How Kuru Changed Science
Kuru was the first human prion disease ever identified, and its study reshaped how scientists think about infectious agents. In the 1950s, American researcher Daniel Carleton Gajdusek traveled to Papua New Guinea and began investigating the epidemic. He and his colleagues demonstrated that kuru could be transmitted to chimpanzees, proving it was infectious rather than purely genetic. This work earned Gajdusek the Nobel Prize in Physiology or Medicine in 1976. The discovery that a protein, rather than a virus or bacterium, could act as an infectious agent was initially met with deep skepticism but eventually became one of the most important breakthroughs in modern neuroscience. It connected kuru to CJD in humans, scrapie in sheep, and later to bovine spongiform encephalopathy (mad cow disease) in cattle.
A Genetic Legacy of Survival
The kuru epidemic was so devastating that it left a mark on the Fore people’s DNA. Researchers studying survivors and their descendants discovered a genetic variant, known as G127V, in the gene that codes for prion protein. This single amino acid change appears to completely prevent prion disease. In laboratory experiments using mice engineered to carry the human version of this variant, the animals were entirely resistant to infection with both kuru and CJD prions. The variant was found only in people from the kuru-exposed region of Papua New Guinea, and genetic analysis confirmed it was under strong positive selection during the epidemic, meaning individuals who carried it were far more likely to survive and have children.
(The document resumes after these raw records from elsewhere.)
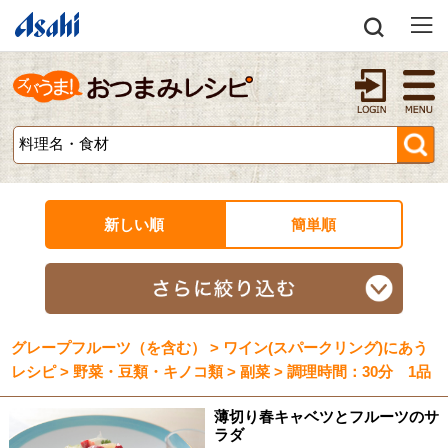
新しい順
簡単順
グレープフルーツ（を含む） > ワイン(スパークリング)にあう
レシピ > 野菜・豆類・キノコ類 > 副菜 > 調理時間：30分 1品
薄切り春キャベツとフルーツのサ
ラダ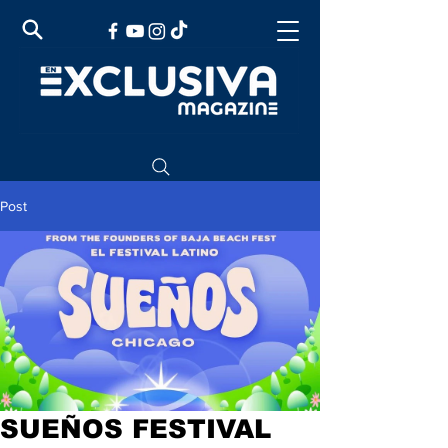
Post
SUEÑOS FESTIVAL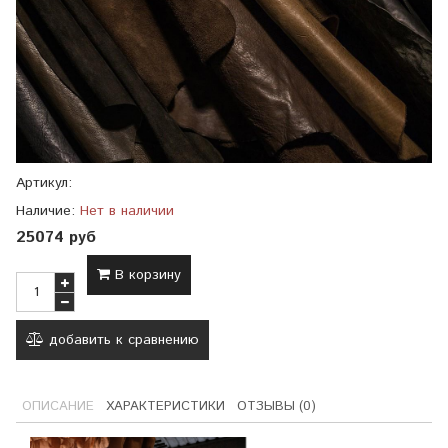
Артикул:
Наличие:
Нет в наличии
25074 руб
В корзину
добавить к сравнению
ОПИСАНИЕ
ХАРАКТЕРИСТИКИ
ОТЗЫВЫ (0)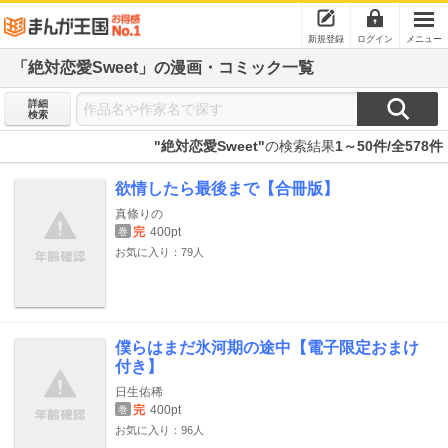
新規登録
ログイン
メニュー
「絶対恋愛Sweet」の漫画・コミック一覧
詳細
検索
"絶対恋愛Sweet"
の検索結果
1～50件/全578件
欲情したら最後まで【合冊版】
真條りの
完
400pt
巻
お気に入り：79人
僕らはまだ氷河期の途中【電子限定おまけ
付き】
日生佑稀
完
400pt
巻
お気に入り：96人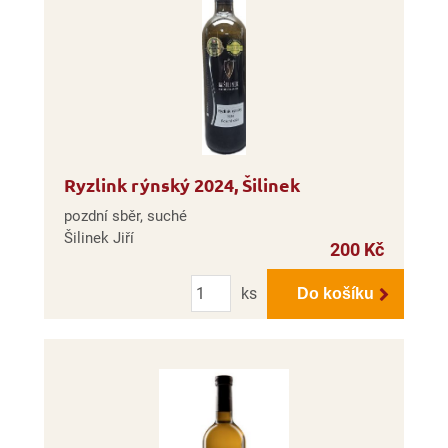
Ryzlink rýnský 2024, Šilinek
pozdní sběr, suché
Šilinek Jiří
200 Kč
Počet
ks
Do košíku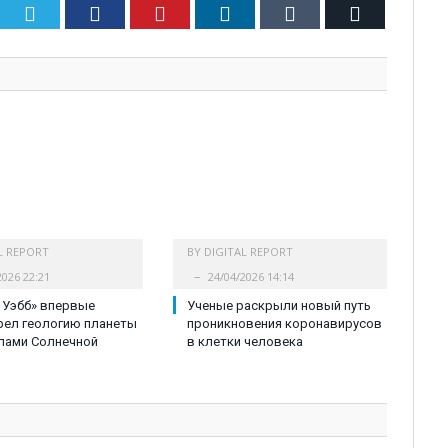
Twitter
Facebook
Pinterest
LinkedIn
Tumblr
Email
L REPORT
BY
DIGITAL REPORT
2026 22:21
24/04/2026 14:14
 Уэбб» впервые
Ученые раскрыли новый путь
рел геологию планеты
проникновения коронавирусов
лами Солнечной
в клетки человека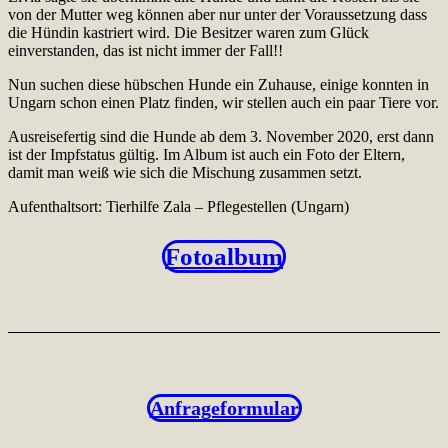
von der Mutter weg können aber nur unter der Voraussetzung dass
die Hündin kastriert wird. Die Besitzer waren zum Glück
einverstanden, das ist nicht immer der Fall!!
Nun suchen diese hübschen Hunde ein Zuhause, einige konnten in
Ungarn schon einen Platz finden, wir stellen auch ein paar Tiere vor.
Ausreisefertig sind die Hunde ab dem 3. November 2020, erst dann
ist der Impfstatus gültig. Im Album ist auch ein Foto der Eltern,
damit man weiß wie sich die Mischung zusammen setzt.
Aufenthaltsort: Tierhilfe Zala – Pflegestellen (Ungarn)
Fotoalbum
Anfrageformular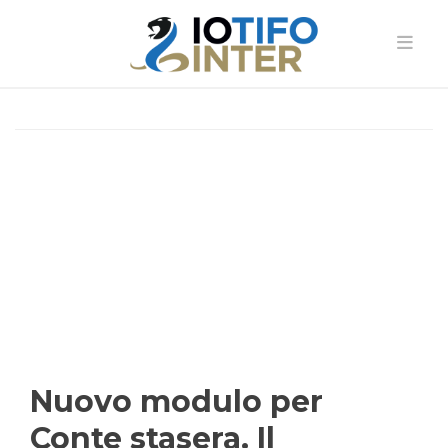
Nuovo modulo per
Conte stasera. Il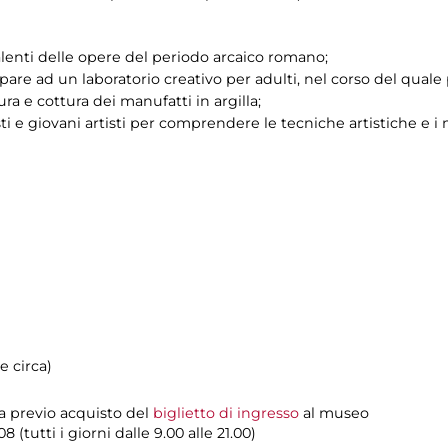
alenti delle opere del periodo arcaico romano;
cipare ad un laboratorio creativo per adulti, nel corso del qua
ra e cottura dei manufatti in argilla;
ti e giovani artisti per comprendere le tecniche artistiche e i m
e circa)
ta previo acquisto del
biglietto di ingresso
al museo
(tutti i giorni dalle 9.00 alle 21.00)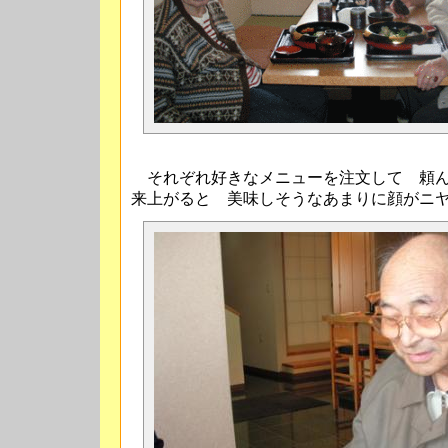
それぞれ好きなメニューを注文して 頼ん
来上がると 美味しそうなあまりに顔がニ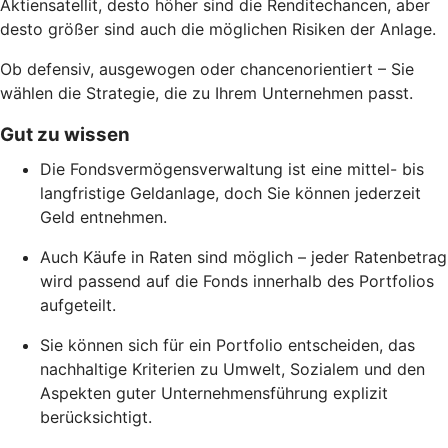
Aktiensatellit, desto höher sind die Renditechancen, aber
desto größer sind auch die möglichen Risiken der Anlage.
Ob defensiv, ausgewogen oder chancenorientiert – Sie
wählen die Strategie, die zu Ihrem Unternehmen passt.
Gut zu wissen
Die Fondsvermögensverwaltung ist eine mittel- bis
langfristige Geldanlage, doch Sie können jederzeit
Geld entnehmen.
Auch Käufe in Raten sind möglich – jeder Ratenbetrag
wird passend auf die Fonds innerhalb des Portfolios
aufgeteilt.
Sie können sich für ein Portfolio entscheiden, das
nachhaltige Kriterien zu Umwelt, Sozialem und den
Aspekten guter Unternehmensführung explizit
berücksichtigt.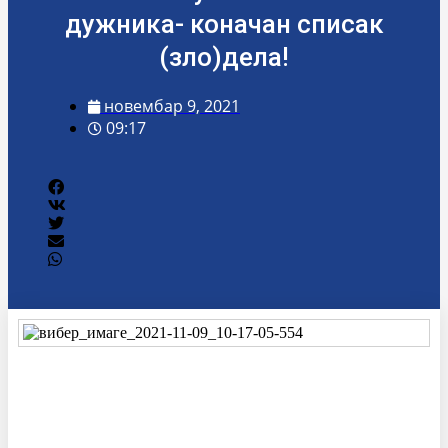
дужника- коначан списак
(зло)дела!
новембар 9, 2021
09:17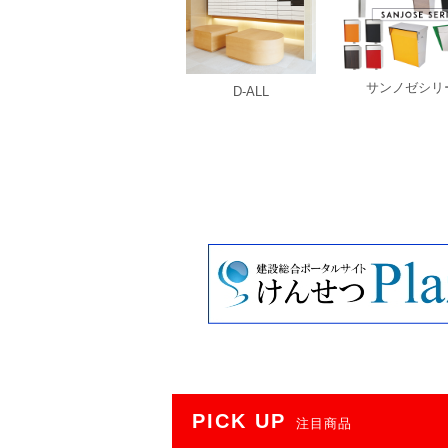
サンノゼシリ
D-ALL
PICK UP
注目商品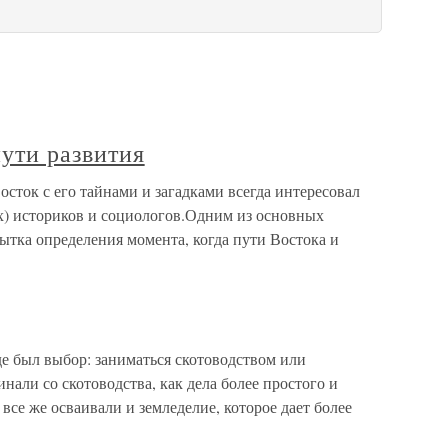
ути развития
осток с его тайнами и загадками всегда интересовал
их) историков и социологов.Одним из основных
ытка определения момента, когда пути Востока и
де был выбор: заниматься скотоводством или
инали со скотоводства, как дела более простого и
все же осваивали и земледелие, которое дает более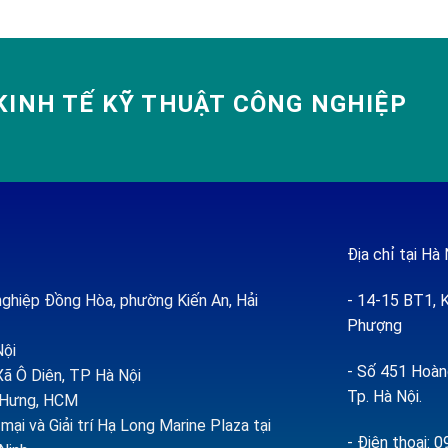
INH TẾ KỸ THUẬT CÔNG NGHIỆP
Địa chỉ tại Hà 
ghiệp Đồng Hòa, phường Kiến An, Hải
- 14-15 BT1, K
Phượng
Nội
- Số 451 Hoàng
ã Ô Diên, TP Hà Nội
Tp. Hà Nội.
h Hưng, HCM
ại và Giải trí Hạ Long Marine Plaza tại
- Điện thoại: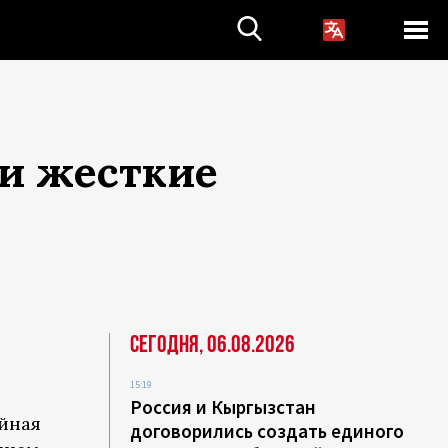
ли жесткие
Сегодня, 06.08.2026
15:19
Россия и Кыргызстан
йная
договорились создать единого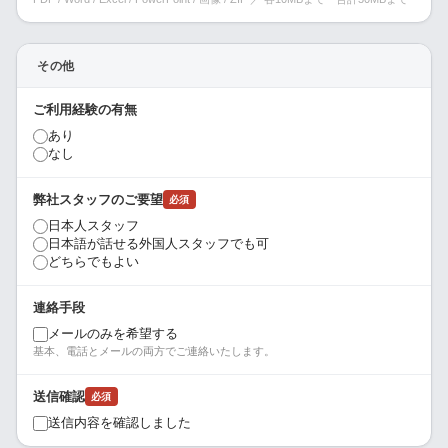
その他
ご利用経験の有無
あり
なし
弊社スタッフのご要望
必須
日本人スタッフ
日本語が話せる外国人スタッフでも可
どちらでもよい
連絡手段
メールのみを希望する
基本、電話とメールの両方でご連絡いたします。
送信確認
必須
送信内容を確認しました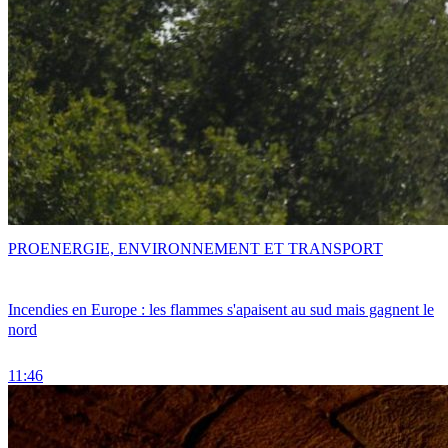
PRO
ENERGIE, ENVIRONNEMENT ET TRANSPORT
Incendies en Europe : les flammes s'apaisent au sud mais gagnent le
nord
11:46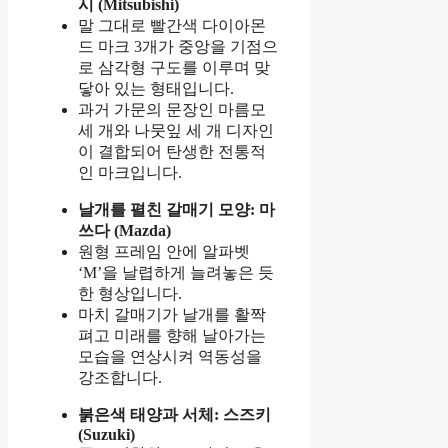
시 (Mitsubishi)
말 그대로 빨간색 다이아몬
드 마크 3개가 중앙을 기점으
로 삼각형 구도를 이루며 맞
닿아 있는 형태입니다.
과거 가문의 문장인 마름모
세 개와 나뭇잎 세 개 디자인
이 결합되어 탄생한 전통적
인 마크입니다.
날개를 펼친 갈매기 모양: 마
쓰다 (Mazda)
원형 프레임 안에 알파벳
‘M’을 날렵하게 늘려놓은 듯
한 형상입니다.
마치 갈매기가 날개를 활짝
펴고 미래를 향해 날아가는
모습을 연상시켜 역동성을
강조합니다.
붉은색 태양과 서체: 스즈키
(Suzuki)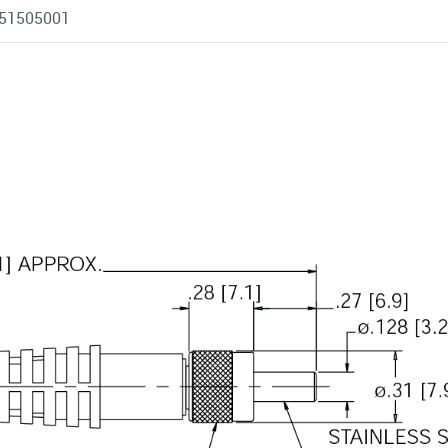
51505001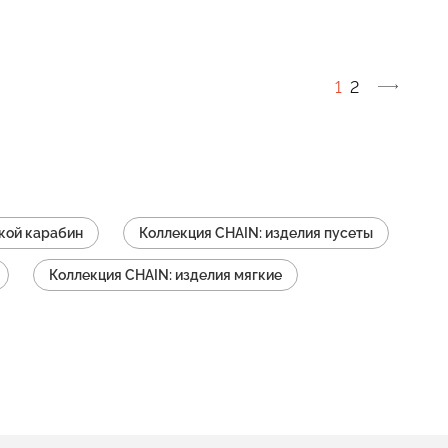
1
2
жкой карабин
Коллекция CHAIN: изделия пусеты
Коллекция CHAIN: изделия мягкие
Коллекция CHAIN: изделия с английским замком
рьги с подвесками
онкие
Коллекция CHAIN: изделия (замок петля)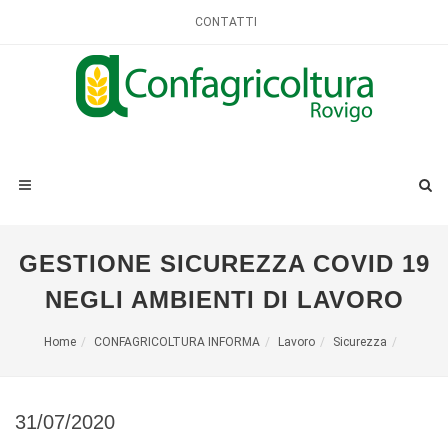
CONTATTI
GESTIONE SICUREZZA COVID 19
NEGLI AMBIENTI DI LAVORO
Home
CONFAGRICOLTURA INFORMA
Lavoro
Sicurezza
31/07/2020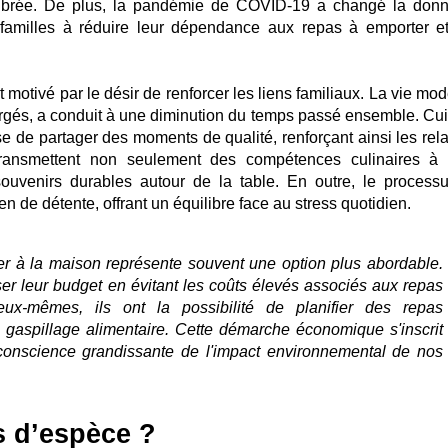
ilibrée. De plus, la pandémie de COVID-19 a changé la don
es familles à réduire leur dépendance aux repas à emporter e
motivé par le désir de renforcer les liens familiaux. La vie mod
rgés, a conduit à une diminution du temps passé ensemble. Cui
se de partager des moments de qualité, renforçant ainsi les rela
 transmettent non seulement des compétences culinaires à 
souvenirs durables autour de la table. En outre, le process
 de détente, offrant un équilibre face au stress quotidien.
er à la maison représente souvent une option plus abordable.
ser leur budget en évitant les coûts élevés associés aux repas
eux-mêmes, ils ont la possibilité de planifier des repas
 gaspillage alimentaire. Cette démarche économique s'inscrit
onscience grandissante de l'impact environnemental de nos
s d’espèce ?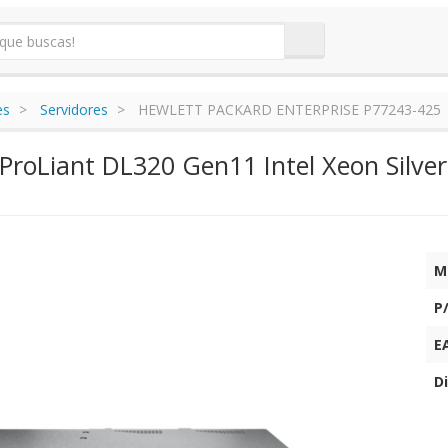
es
Servidores
HEWLETT PACKARD ENTERPRISE P77243-425
 ProLiant DL320 Gen11 Intel Xeon Silv
M
P
E
Di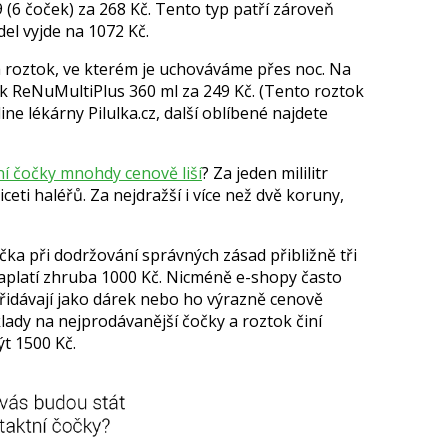
 (6 čoček) za 268 Kč. Tento typ patří zároveň
el vyjde na 1072 Kč.
a roztok, ve kterém je uchováváme přes noc. Na
ok ReNuMultiPlus 360 ml za 249 Kč. (Tento roztok
ine lékárny Pilulka.cz, další oblíbené najdete
ní čočky mnohdy cenově liší
? Za jeden mililitr
ceti haléřů. Za nejdražší i více než dvě koruny,
čka při dodržování správných zásad přibližně tři
aplatí zhruba 1000 Kč. Nicméně e-shopy často
řidávají jako dárek nebo ho výrazně cenově
klady na nejprodávanější čočky a roztok činí
ýt 1500 Kč.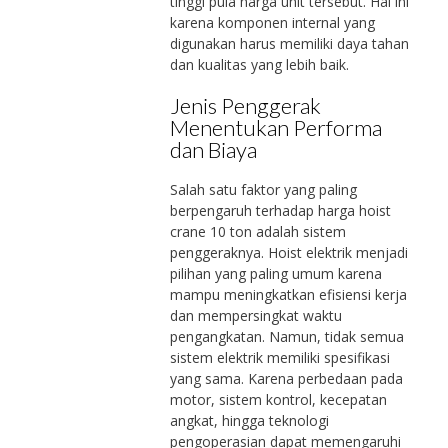
tinggi pula harga unit tersebut. Hal ini
karena komponen internal yang
digunakan harus memiliki daya tahan
dan kualitas yang lebih baik.
Jenis Penggerak
Menentukan Performa
dan Biaya
Salah satu faktor yang paling
berpengaruh terhadap harga hoist
crane 10 ton adalah sistem
penggeraknya. Hoist elektrik menjadi
pilihan yang paling umum karena
mampu meningkatkan efisiensi kerja
dan mempersingkat waktu
pengangkatan. Namun, tidak semua
sistem elektrik memiliki spesifikasi
yang sama. Karena perbedaan pada
motor, sistem kontrol, kecepatan
angkat, hingga teknologi
pengoperasian dapat memengaruhi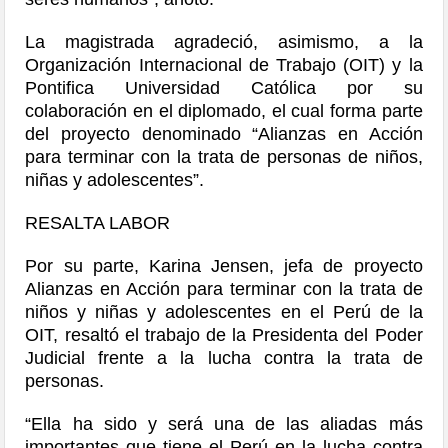
La magistrada agradeció, asimismo, a la
Organización Internacional de Trabajo (OIT) y la
Pontifica Universidad Católica por su
colaboración en el diplomado, el cual forma parte
del proyecto denominado “Alianzas en Acción
para terminar con la trata de personas de niños,
niñas y adolescentes”.
RESALTA LABOR
Por su parte, Karina Jensen, jefa de proyecto
Alianzas en Acción para terminar con la trata de
niños y niñas y adolescentes en el Perú de la
OIT, resaltó el trabajo de la Presidenta del Poder
Judicial frente a la lucha contra la trata de
personas.
“Ella ha sido y será una de las aliadas más
importantes que tiene el Perú en la lucha contra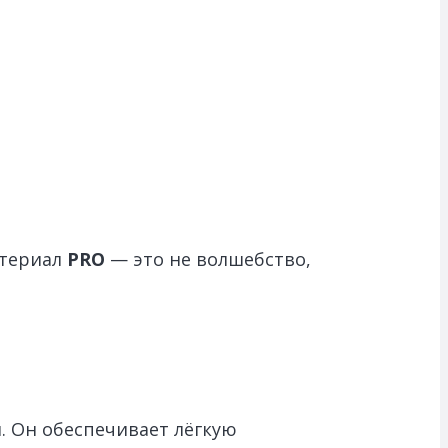
атериал
PRO
— это не волшебство,
. Он обеспечивает лёгкую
Even in its heterozygous form, meaning a person carried just one copy of the protective variant alongside one normal copy, it provided strong protection against kuru. The misfolded protein encoded by this variant is not only resistant to conversion itself but can actually inhibit the spread of misfolded prions in a dose-dependent way, slowing or stopping the chain reaction that destroys brain tissue.
Current Status
Kuru is essentially extinct. After funerary cannibalism ended in the late 1950s, the number of new cases steadily declined over the following decades. The last known deaths occurred in the 2000s, representing individuals with exceptionally long incubation periods who had been exposed as children before the practice stopped. No new cases have been reported in recent years, and with the transmission route eliminated, the disease is not expected to return. Its legacy, however, endures in the scientific understanding of prion diseases and in the protective genetic adaptations still carried by the Fore people.